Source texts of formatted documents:
────────────────

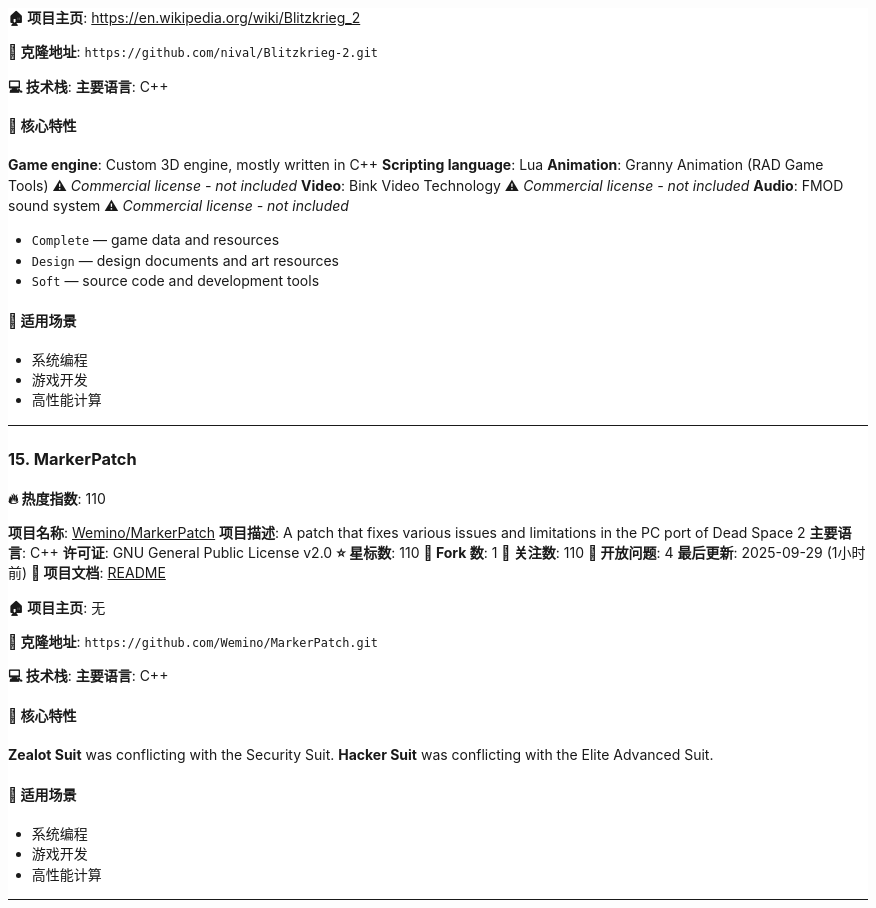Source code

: **🏠 项目主页**: https://en.wikipedia.org/wiki/Blitzkrieg_2

**📂 克隆地址**: `https://github.com/nival/Blitzkrieg-2.git`

**💻 技术栈**: **主要语言**: C++

#### 🎯 核心特性
**Game engine**: Custom 3D engine, mostly written in C++
**Scripting language**: Lua
**Animation**: Granny Animation (RAD Game Tools) ⚠️ *Commercial license - not included*
**Video**: Bink Video Technology ⚠️ *Commercial license - not included*
**Audio**: FMOD sound system ⚠️ *Commercial license - not included*
- `Complete` — game data and resources
- `Design` — design documents and art resources
- `Soft` — source code and development tools

#### 🎨 适用场景
- 系统编程
- 游戏开发
- 高性能计算

---

### 15. MarkerPatch

**🔥 热度指数**: 110

**项目名称**: [Wemino/MarkerPatch](https://github.com/Wemino/MarkerPatch)
**项目描述**:  A patch that fixes various issues and limitations in the PC port of Dead Space 2
**主要语言**: C++
**许可证**: GNU General Public License v2.0
**⭐ 星标数**: 110
**🍴 Fork 数**: 1
**👀 关注数**: 110
**🐛 开放问题**: 4
**最后更新**: 2025-09-29 (1小时前)
**📖 项目文档**: [README](3ziye-20250929-cpp/15-MarkerPatch-Readme.md)

**🏠 项目主页**: 无

**📂 克隆地址**: `https://github.com/Wemino/MarkerPatch.git`

**💻 技术栈**: **主要语言**: C++

#### 🎯 核心特性
**Zealot Suit** was conflicting with the Security Suit.
**Hacker Suit** was conflicting with the Elite Advanced Suit.

#### 🎨 适用场景
- 系统编程
- 游戏开发
- 高性能计算

---
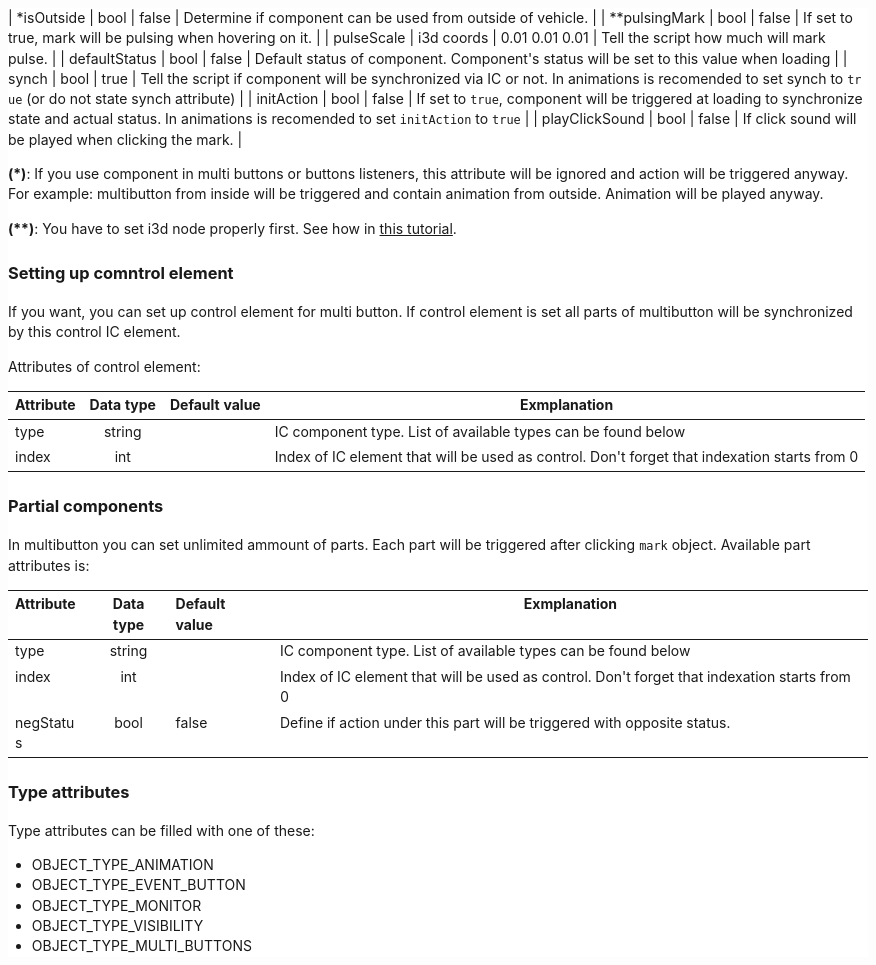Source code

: | *isOutside          | bool       | false                | Determine if component can be used from outside of vehicle. |
| **pulsingMark       | bool       | false                | If set to true, mark will be pulsing when hovering on it. |
| pulseScale          | i3d coords | 0.01 0.01 0.01       | Tell the script how much will mark pulse. |
| defaultStatus       | bool       | false                | Default status of component. Component's status will be set to this value when loading |
| synch               | bool       | true                 | Tell the script if component will be synchronized via IC or not. In animations is recomended to set synch to `true` (or do not state synch attribute) |
| initAction          | bool       | false                | If set to `true`, component will be triggered at loading to synchronize state and actual status. In animations is recomended to set `initAction` to `true` |
| playClickSound      | bool       | false                | If click sound will be played when clicking the mark. |

__(*)__: If you use component in multi buttons or buttons listeners, this attribute will be ignored and action will be triggered anyway. For example: multibutton from inside will be triggered and contain animation from outside. Animation will be played anyway.

__(**)__: You have to set i3d node properly first. See how in [this tutorial](../tutorials/settingUpI3D.md).

### Setting up comntrol element

If you want, you can set up control element for multi button. If control element is set all parts of multibutton will be synchronized by this control IC element.

Attributes of control element:

| Attribute           | Data type  | Default value        | Exmplanation |
|:------------------- |:----------:|:-------------------- | ------------ |
| type                | string     |                      | IC component type. List of available types can be found below |
| index               | int        |                      | Index of IC element that will be used as control. Don't forget that indexation starts from 0 |

### Partial components

In multibutton you can set unlimited ammount of parts. Each part will be triggered after clicking `mark` object. Available part attributes is:

| Attribute           | Data type  | Default value        | Exmplanation |
|:------------------- |:----------:|:-------------------- | ------------ |
| type                | string     |                      | IC component type. List of available types can be found below |
| index               | int        |                      | Index of IC element that will be used as control. Don't forget that indexation starts from 0 |
| negStatus           | bool       | false                | Define if action under this part will be triggered with opposite status. |

### Type attributes

Type attributes can be filled with one of these:

* OBJECT_TYPE_ANIMATION
* OBJECT_TYPE_EVENT_BUTTON
* OBJECT_TYPE_MONITOR
* OBJECT_TYPE_VISIBILITY
* OBJECT_TYPE_MULTI_BUTTONS
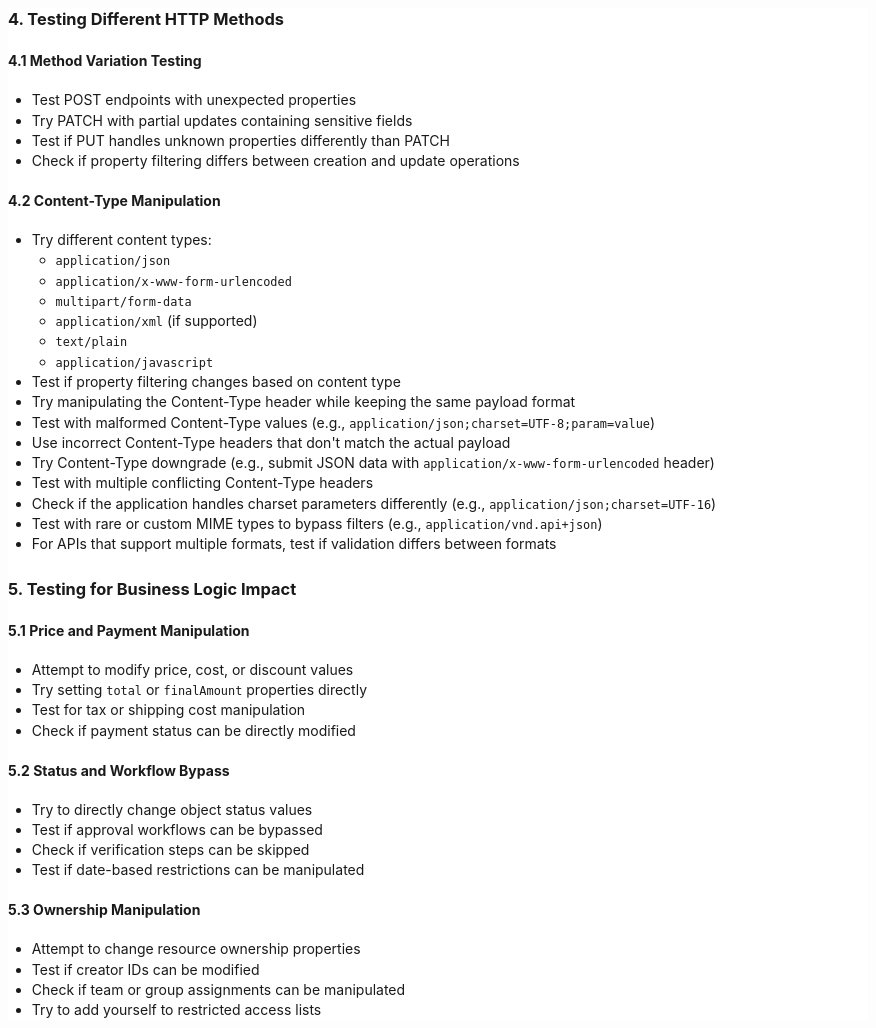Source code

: ### 4. Testing Different HTTP Methods

#### 4.1 Method Variation Testing

- Test POST endpoints with unexpected properties
- Try PATCH with partial updates containing sensitive fields
- Test if PUT handles unknown properties differently than PATCH
- Check if property filtering differs between creation and update operations

#### 4.2 Content-Type Manipulation

- Try different content types:
    - `application/json`
    - `application/x-www-form-urlencoded`
    - `multipart/form-data`
    - `application/xml` (if supported)
    - `text/plain`
    - `application/javascript`
- Test if property filtering changes based on content type
- Try manipulating the Content-Type header while keeping the same payload format
- Test with malformed Content-Type values (e.g., `application/json;charset=UTF-8;param=value`)
- Use incorrect Content-Type headers that don't match the actual payload
- Try Content-Type downgrade (e.g., submit JSON data with `application/x-www-form-urlencoded` header)
- Test with multiple conflicting Content-Type headers
- Check if the application handles charset parameters differently (e.g., `application/json;charset=UTF-16`)
- Test with rare or custom MIME types to bypass filters (e.g., `application/vnd.api+json`)
- For APIs that support multiple formats, test if validation differs between formats

### 5. Testing for Business Logic Impact

#### 5.1 Price and Payment Manipulation

- Attempt to modify price, cost, or discount values
- Try setting `total` or `finalAmount` properties directly
- Test for tax or shipping cost manipulation
- Check if payment status can be directly modified

#### 5.2 Status and Workflow Bypass

- Try to directly change object status values
- Test if approval workflows can be bypassed
- Check if verification steps can be skipped
- Test if date-based restrictions can be manipulated

#### 5.3 Ownership Manipulation

- Attempt to change resource ownership properties
- Test if creator IDs can be modified
- Check if team or group assignments can be manipulated
- Try to add yourself to restricted access lists
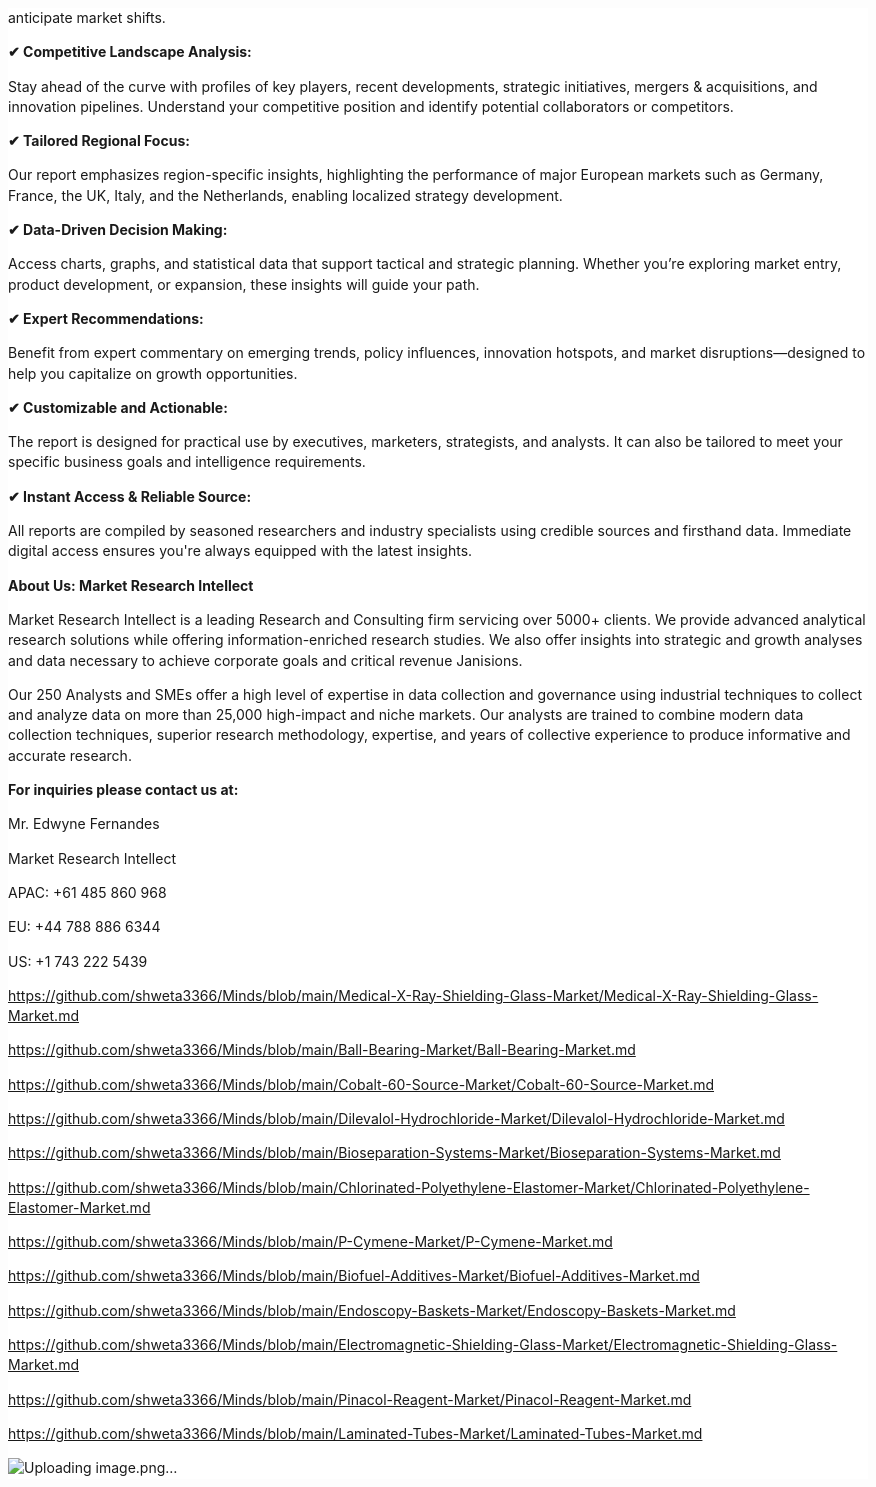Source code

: anticipate market shifts.</p><p><strong>✔ Competitive Landscape Analysis:</strong></p><p>Stay ahead of the curve with profiles of key players, recent developments, strategic initiatives, mergers &amp; acquisitions, and innovation pipelines. Understand your competitive position and identify potential collaborators or competitors.</p><p><strong>✔ Tailored Regional Focus:</strong></p><p>Our report emphasizes region-specific insights, highlighting the performance of major European markets such as Germany, France, the UK, Italy, and the Netherlands, enabling localized strategy development.</p><p><strong>✔ Data-Driven Decision Making:</strong></p><p>Access charts, graphs, and statistical data that support tactical and strategic planning. Whether you&rsquo;re exploring market entry, product development, or expansion, these insights will guide your path.</p><p><strong>✔ Expert Recommendations:</strong></p><p>Benefit from expert commentary on emerging trends, policy influences, innovation hotspots, and market disruptions&mdash;designed to help you capitalize on growth opportunities.</p><p><strong>✔ Customizable and Actionable:</strong></p><p>The report is designed for practical use by executives, marketers, strategists, and analysts. It can also be tailored to meet your specific business goals and intelligence requirements.</p><p><strong>✔ Instant Access &amp; Reliable Source:</strong></p><p>All reports are compiled by seasoned researchers and industry specialists using credible sources and firsthand data. Immediate digital access ensures you're always equipped with the latest insights.</p><p><strong><span class="font-[700]">About Us: Market Research Intellect</span></strong></p><p><span class="">Market Research Intellect is a leading Research and Consulting firm servicing over 5000+ clients. We provide advanced analytical research solutions while offering information-enriched research studies.&nbsp;</span>We also offer insights into strategic and growth analyses and data necessary to achieve corporate goals and critical revenue Janisions.</p><p><span class="">Our 250 Analysts and SMEs offer a high level of expertise in data collection and governance using industrial techniques to collect and analyze data on more than 25,000 high-impact and niche markets. Our analysts are trained to combine modern data collection techniques, superior research methodology, expertise, and years of collective experience to produce informative and accurate research.</span></p><p><strong>For inquiries please contact us at:</strong></p><p>Mr. Edwyne Fernandes</p><p>Market Research Intellect</p><p>APAC: +61 485 860 968</p><p>EU: +44 788 886 6344</p><p>US: +1 743 222 5439</p><p><a href="https://github.com/shweta3366/Minds/blob/main/Medical-X-Ray-Shielding-Glass-Market/Medical-X-Ray-Shielding-Glass-Market.md">https://github.com/shweta3366/Minds/blob/main/Medical-X-Ray-Shielding-Glass-Market/Medical-X-Ray-Shielding-Glass-Market.md</a></p><p><a href="https://github.com/shweta3366/Minds/blob/main/Ball-Bearing-Market/Ball-Bearing-Market.md">https://github.com/shweta3366/Minds/blob/main/Ball-Bearing-Market/Ball-Bearing-Market.md</a></p><p><a href="https://github.com/shweta3366/Minds/blob/main/Cobalt-60-Source-Market/Cobalt-60-Source-Market.md">https://github.com/shweta3366/Minds/blob/main/Cobalt-60-Source-Market/Cobalt-60-Source-Market.md</a></p><p><a href="https://github.com/shweta3366/Minds/blob/main/Dilevalol-Hydrochloride-Market/Dilevalol-Hydrochloride-Market.md">https://github.com/shweta3366/Minds/blob/main/Dilevalol-Hydrochloride-Market/Dilevalol-Hydrochloride-Market.md</a></p><p><a href="https://github.com/shweta3366/Minds/blob/main/Bioseparation-Systems-Market/Bioseparation-Systems-Market.md">https://github.com/shweta3366/Minds/blob/main/Bioseparation-Systems-Market/Bioseparation-Systems-Market.md</a></p><p><a href="https://github.com/shweta3366/Minds/blob/main/Chlorinated-Polyethylene-Elastomer-Market/Chlorinated-Polyethylene-Elastomer-Market.md">https://github.com/shweta3366/Minds/blob/main/Chlorinated-Polyethylene-Elastomer-Market/Chlorinated-Polyethylene-Elastomer-Market.md</a></p><p><a href="https://github.com/shweta3366/Minds/blob/main/P-Cymene-Market/P-Cymene-Market.md">https://github.com/shweta3366/Minds/blob/main/P-Cymene-Market/P-Cymene-Market.md</a></p><p><a href="https://github.com/shweta3366/Minds/blob/main/Biofuel-Additives-Market/Biofuel-Additives-Market.md">https://github.com/shweta3366/Minds/blob/main/Biofuel-Additives-Market/Biofuel-Additives-Market.md</a></p><p><a href="https://github.com/shweta3366/Minds/blob/main/Endoscopy-Baskets-Market/Endoscopy-Baskets-Market.md">https://github.com/shweta3366/Minds/blob/main/Endoscopy-Baskets-Market/Endoscopy-Baskets-Market.md</a></p><p><a href="https://github.com/shweta3366/Minds/blob/main/Electromagnetic-Shielding-Glass-Market/Electromagnetic-Shielding-Glass-Market.md">https://github.com/shweta3366/Minds/blob/main/Electromagnetic-Shielding-Glass-Market/Electromagnetic-Shielding-Glass-Market.md</a></p><p><a href="https://github.com/shweta3366/Minds/blob/main/Pinacol-Reagent-Market/Pinacol-Reagent-Market.md">https://github.com/shweta3366/Minds/blob/main/Pinacol-Reagent-Market/Pinacol-Reagent-Market.md</a></p><p><a href="https://github.com/shweta3366/Minds/blob/main/Laminated-Tubes-Market/Laminated-Tubes-Market.md">https://github.com/shweta3366/Minds/blob/main/Laminated-Tubes-Market/Laminated-Tubes-Market.md</a></p>
![Uploading image.png…]()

────────────────

◆ **ASSIGNMENT**:
Read the data above. Pull out each line in which the string "manipulated" appears.

◆ **EXERCISE OUTPUT**:
- Test if date-based restrictions can be manipulated
- Check if team or group assignments can be manipulated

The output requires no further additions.